Valses de Vienne Chronique d’un printemps 19

Paris, jeudi 2 avril 2020

Aujourd’hui sera jour de sortie, liste à préparer, choix de l’heure etc.

Hier, j’ai admiré Édouard Philippe et Olivier Véran, répondant aux questions des 26 députés réunis en commission, moitié présents en réalité, moitié en videoconférence, les deux ministres ont été à mes yeux parfaits, précis ou disant les incertitudes - entre autres, le déconfinement - , patients, et je me demande comment sont les journées de tous ces hommes [1] faisant face aux énormes responsabilités qui sont les leurs, eux qui étaient partis en 2017 sans doute heureux d’être au pouvoir pour un quinquennat qu’ils espéraient réformateur, et qui s’est transformé, sous la baguette du COVID-19, en rien de temps, en cauchemar pandémique, financier, social etc. Je ne sais pas quand on fera les comptes, mais pour l’instant, je les remercie profondément d’être à leur place et de l’occuper au mieux dans les circonstances. Moi, j’aurais juste envie d’aller dormir six mois.

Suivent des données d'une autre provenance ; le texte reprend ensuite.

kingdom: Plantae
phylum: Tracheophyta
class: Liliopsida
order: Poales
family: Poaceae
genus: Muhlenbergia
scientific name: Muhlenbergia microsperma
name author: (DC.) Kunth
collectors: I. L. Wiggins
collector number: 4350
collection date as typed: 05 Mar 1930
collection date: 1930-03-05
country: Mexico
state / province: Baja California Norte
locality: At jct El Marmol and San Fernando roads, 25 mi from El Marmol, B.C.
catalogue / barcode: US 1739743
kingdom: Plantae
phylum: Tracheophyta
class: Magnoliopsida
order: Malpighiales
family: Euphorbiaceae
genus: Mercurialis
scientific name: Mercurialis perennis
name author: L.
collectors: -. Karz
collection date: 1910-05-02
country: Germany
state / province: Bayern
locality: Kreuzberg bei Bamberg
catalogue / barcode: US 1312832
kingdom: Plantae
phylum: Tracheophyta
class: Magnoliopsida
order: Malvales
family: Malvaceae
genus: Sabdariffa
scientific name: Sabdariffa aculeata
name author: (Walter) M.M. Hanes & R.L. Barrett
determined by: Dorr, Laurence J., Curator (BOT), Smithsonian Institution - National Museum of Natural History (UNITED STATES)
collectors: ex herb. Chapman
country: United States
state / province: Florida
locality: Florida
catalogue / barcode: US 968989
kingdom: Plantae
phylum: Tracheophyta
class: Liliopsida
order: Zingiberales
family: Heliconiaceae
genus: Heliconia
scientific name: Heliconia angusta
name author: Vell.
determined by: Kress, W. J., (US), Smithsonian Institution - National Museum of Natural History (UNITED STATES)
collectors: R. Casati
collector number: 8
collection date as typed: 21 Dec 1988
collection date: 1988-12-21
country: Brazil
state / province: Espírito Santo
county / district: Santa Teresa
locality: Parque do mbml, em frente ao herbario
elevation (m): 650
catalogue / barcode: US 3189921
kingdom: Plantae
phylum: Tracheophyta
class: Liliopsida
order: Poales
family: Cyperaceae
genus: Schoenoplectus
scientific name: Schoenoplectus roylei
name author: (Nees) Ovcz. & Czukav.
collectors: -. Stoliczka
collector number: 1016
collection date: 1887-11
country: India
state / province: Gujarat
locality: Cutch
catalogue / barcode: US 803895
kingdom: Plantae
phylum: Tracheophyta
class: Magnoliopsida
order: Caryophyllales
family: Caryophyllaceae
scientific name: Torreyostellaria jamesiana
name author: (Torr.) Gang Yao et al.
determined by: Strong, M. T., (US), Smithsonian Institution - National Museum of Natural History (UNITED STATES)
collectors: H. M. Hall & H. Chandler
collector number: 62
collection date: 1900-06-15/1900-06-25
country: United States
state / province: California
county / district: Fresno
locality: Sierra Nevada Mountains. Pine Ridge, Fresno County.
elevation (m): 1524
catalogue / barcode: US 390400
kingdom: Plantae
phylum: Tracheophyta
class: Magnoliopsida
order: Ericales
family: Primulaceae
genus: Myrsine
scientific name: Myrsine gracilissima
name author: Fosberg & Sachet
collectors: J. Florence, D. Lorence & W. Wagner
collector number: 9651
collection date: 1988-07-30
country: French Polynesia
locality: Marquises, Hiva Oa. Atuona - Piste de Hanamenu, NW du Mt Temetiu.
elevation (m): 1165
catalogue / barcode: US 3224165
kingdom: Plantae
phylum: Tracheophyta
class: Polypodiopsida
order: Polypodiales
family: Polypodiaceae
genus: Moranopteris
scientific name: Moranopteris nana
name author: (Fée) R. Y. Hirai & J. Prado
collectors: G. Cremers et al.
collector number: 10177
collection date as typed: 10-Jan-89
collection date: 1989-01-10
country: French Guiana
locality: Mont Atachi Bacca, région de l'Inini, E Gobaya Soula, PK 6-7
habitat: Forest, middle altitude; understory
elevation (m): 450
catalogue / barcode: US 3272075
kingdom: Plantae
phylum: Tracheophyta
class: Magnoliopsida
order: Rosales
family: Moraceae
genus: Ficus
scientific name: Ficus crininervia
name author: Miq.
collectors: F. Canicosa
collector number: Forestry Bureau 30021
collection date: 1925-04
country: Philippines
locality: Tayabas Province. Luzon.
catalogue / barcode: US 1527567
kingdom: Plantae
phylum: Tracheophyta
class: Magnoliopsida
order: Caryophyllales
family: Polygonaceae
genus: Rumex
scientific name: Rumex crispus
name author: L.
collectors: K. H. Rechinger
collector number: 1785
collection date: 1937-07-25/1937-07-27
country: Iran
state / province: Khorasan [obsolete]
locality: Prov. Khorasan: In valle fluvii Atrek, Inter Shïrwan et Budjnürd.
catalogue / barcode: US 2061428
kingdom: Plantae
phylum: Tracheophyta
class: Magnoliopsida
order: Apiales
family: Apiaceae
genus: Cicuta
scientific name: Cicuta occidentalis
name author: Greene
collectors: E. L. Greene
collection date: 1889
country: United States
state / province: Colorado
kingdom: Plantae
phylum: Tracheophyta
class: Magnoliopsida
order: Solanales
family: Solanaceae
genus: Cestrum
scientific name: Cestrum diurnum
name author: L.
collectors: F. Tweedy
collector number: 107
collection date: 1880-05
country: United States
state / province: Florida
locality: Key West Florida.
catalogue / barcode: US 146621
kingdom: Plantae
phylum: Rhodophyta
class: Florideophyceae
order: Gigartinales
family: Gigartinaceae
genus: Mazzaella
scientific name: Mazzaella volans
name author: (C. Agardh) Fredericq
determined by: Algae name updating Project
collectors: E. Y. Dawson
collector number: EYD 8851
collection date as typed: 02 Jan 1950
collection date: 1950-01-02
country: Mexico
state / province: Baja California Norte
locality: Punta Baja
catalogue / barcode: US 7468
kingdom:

Du vaillant chien croisé un moment dans Guerre et Paix, le Gris, plus question, il a disparu de la plume de Tolstoï un peu avant la Bérésina.

Blandans, mardi 2 avril 1940

Je suis rentrée en classe. Les vacances dites aujourd’hui de printemps, s’appelaient vacances de Pâques et étaient ainsi disposées : la « semaine sainte » avant Pâques et la semaine qui suit le dimanche de Pâques.

Tante Paulette a repris son rôle d’institutrice, à 9 heures, je suis avec elle devant la grande table couverte d’un tapis plus ou moins grenat, qui est dans la chambre de Maman. Elle avait organisé un emploi du temps : grammaire, vocabulaire, lecture, calcul, histoire etc. avaient leurs places et se déroulaient à leur heure. A 10 heures, j’avais une petite récréation. Et à dix heures et quart, c’était reparti.

J’aimais beaucoup un petit livre de vocabulaire à couverture grise, qui s’appelait le Pautex, du nom de son auteur. Les mots y étaient organisés par thèmes, vocabulaire de la famille, des transports, de la cuisine, de la campagne, végétaux, animaux domestiques et animaux sauvages, administration, etc. On avait ainsi accès à des familles de mots pour comprendre le vaste monde.

Mais rien n’était amusant comme l’Histoire, un petit livre avec de toutes petites vignettes grisâtres, qui ont formé des générations, Vercingétorix jetant son bouclier au pied de Jules César, Louis XI et son petit chapeau, Catherine de Médicis sous sa coiffe : elle avait un air « mousu », disait ma grand-mère qui avait fabriqué ce néologisme d’après le mot « moue », faire la moue, être mousu.

Je travaillais avec les livres prêtés par une dame amie de la famille, et dont le fils était plus âgé. Parfois, carrément avec des livres venant du frère de Maman : ainsi un atlas d’avant la Guerre de Quatorze, où s’étalait l’Autriche-Hongrie, et que je possède toujours.
Tante Paulette faisait les correctifs de vive voix. Ma grand-mère qui avait vécu à Vienne dans son enfance - son père y avait été ambassadeur - , parlait de l’archiduc Rodolphe : elle se rappelait que sa mère [2] avait assisté à la soirée donnée à la Hofburg [3] en son absence, le fameux soir où il était en train de se suicider à Mayerling, et comment on l’avait attendu dans une atmosphère de plus en plus lourde... Cela donnait à l’histoire un relief saisissant.

Le jour de congé était le jeudi, comme tout le monde. Le samedi, on travaillait aussi.

Notes

[1Hommes, je le répète, signifie pour moi le genre humain.

[2Mon arrière-grand-mère était morte de la grippe espagnole en 1918, cela faisait partie des « Contes et légendes » familiaux.

[3La Hofburg est l’ancien palais impérial situé au coeur de Vienne en Autriche. D’architecture complexe et majestueuse, il s’est progressivement édifié depuis le XIIIᵉ siècle. Il contient à présent des musées magnifiques.